On ne répétera pas ici tout ce
qui a été écrit lors du 1er dimanche de Carême, où nous lisions le
même extrait de l’épître de Paul aux Romains ; mais aujourd’hui il faudrait
plutôt considérer l’idée que Paul veut développer à propos de la Loi et du
péché. Le texte est assez ardu à suivre dans son développement.
Pour les interlocuteurs de Pau,
il était facile de faire ce raisonnement : la Loi ne fut donnée à Moïse que
plusieurs siècles après le péché d’Adam et d’Eve. Or, c’est selon la Loi que
Moïse et les prêtres définissaient et sanctionnaient les péchés commis par les
Israélites, en leur imposant telle “punition”, tel sacrifice à offrir pour leur
purification. Donc, avant Moïse, rien ni personne n’était dans le péché.

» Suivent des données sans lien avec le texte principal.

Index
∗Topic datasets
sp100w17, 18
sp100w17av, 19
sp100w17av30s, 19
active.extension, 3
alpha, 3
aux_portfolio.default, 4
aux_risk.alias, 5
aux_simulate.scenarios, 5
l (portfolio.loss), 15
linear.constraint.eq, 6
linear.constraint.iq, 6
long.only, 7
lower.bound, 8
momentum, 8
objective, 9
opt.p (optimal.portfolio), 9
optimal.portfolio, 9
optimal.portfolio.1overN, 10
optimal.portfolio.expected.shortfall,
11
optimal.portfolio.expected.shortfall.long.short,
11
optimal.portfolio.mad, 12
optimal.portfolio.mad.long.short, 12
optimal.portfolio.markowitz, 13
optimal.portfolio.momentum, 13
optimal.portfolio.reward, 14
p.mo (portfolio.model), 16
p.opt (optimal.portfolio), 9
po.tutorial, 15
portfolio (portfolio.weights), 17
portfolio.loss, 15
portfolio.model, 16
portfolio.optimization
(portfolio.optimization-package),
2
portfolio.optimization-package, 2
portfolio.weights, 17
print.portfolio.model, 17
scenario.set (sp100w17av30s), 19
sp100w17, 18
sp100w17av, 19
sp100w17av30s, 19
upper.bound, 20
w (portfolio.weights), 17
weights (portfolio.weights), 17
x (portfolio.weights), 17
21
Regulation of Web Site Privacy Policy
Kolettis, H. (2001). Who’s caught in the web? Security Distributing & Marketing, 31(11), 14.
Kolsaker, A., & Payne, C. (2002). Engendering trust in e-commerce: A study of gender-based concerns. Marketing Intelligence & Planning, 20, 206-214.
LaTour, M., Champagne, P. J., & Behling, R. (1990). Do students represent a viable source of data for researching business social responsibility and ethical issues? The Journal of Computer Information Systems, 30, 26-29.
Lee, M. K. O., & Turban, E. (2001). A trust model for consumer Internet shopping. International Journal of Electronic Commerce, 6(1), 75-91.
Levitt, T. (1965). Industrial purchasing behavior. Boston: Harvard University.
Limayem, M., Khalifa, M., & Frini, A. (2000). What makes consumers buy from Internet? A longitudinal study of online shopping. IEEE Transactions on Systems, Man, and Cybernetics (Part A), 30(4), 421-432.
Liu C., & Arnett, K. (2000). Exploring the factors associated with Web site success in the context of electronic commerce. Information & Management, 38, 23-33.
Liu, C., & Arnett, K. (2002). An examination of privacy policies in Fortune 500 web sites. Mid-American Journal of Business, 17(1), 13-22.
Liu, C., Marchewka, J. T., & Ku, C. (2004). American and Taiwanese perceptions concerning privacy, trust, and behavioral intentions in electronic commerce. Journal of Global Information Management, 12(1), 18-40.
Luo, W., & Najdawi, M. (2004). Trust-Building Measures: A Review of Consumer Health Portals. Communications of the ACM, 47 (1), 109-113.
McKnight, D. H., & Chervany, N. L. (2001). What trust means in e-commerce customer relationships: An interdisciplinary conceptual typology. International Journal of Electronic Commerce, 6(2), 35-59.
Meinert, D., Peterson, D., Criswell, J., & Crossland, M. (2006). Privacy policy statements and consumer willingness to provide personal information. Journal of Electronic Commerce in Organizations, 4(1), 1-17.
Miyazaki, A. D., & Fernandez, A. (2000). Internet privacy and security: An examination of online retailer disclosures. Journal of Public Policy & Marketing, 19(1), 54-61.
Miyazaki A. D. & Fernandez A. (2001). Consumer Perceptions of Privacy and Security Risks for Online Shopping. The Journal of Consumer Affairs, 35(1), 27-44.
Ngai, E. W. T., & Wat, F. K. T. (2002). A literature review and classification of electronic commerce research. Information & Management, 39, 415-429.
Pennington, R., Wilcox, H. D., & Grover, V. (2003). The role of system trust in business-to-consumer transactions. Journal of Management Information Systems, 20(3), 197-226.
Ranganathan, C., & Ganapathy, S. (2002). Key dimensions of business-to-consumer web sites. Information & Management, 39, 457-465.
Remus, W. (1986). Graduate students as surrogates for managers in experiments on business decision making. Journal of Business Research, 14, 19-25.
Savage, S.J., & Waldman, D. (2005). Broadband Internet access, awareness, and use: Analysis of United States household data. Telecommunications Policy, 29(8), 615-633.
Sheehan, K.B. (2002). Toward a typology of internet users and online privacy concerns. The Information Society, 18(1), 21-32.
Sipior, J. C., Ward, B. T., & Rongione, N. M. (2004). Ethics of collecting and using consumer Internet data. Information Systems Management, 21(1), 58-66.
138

L’Apôtre remet le problème à sa
place : la mort est bien apparue avant Moïse, et cette mort a frappé tous les
vivants, depuis Adam. Il y avait donc bien déjà une Loi, celle de Dieu, inscrite
dans le cœur de tous les hommes, et spécialement dans le cœur de Ses fidèles
serviteurs. C’est de cette Loi que le Psalmiste chanta un jour : “La Loi du
Seigneur est parfaite, elle restaure l’âme… Les ordonnances du Seigneur sont
droites, elles réjouissent le cœur, les commandements du Seigneur sont purs, ils
éclairent les yeux” (Ps 18:8-9).
Mais si grave, si importante
qu’eût été cette faute de l’homme, plus importante encore est la Grâce que Dieu
nous a accordée par Jésus-Christ ! Le premier homme, Adam, a engendré la mort
dans toute sa descendance, mais le Nouvel Homme, Jésus, a redonné la Vie non
seulement à tous ceux qui viendraient après Lui, mais aussi à tous ceux qui
L’ont précédé et attendu. S. Jean Chrysostome l’écrit dans une homélie sur la
Croix : “Cette mort-là (d’Adam) a condamné ceux qui sont nés après
elle ; tandis que la mort de Celui-ci (du Christ) a ressuscité même ceux
qui étaient nés avant lui… C’est par la Mort que nous sommes devenus immortels :
telles sont les illustres victoires de la Croix !”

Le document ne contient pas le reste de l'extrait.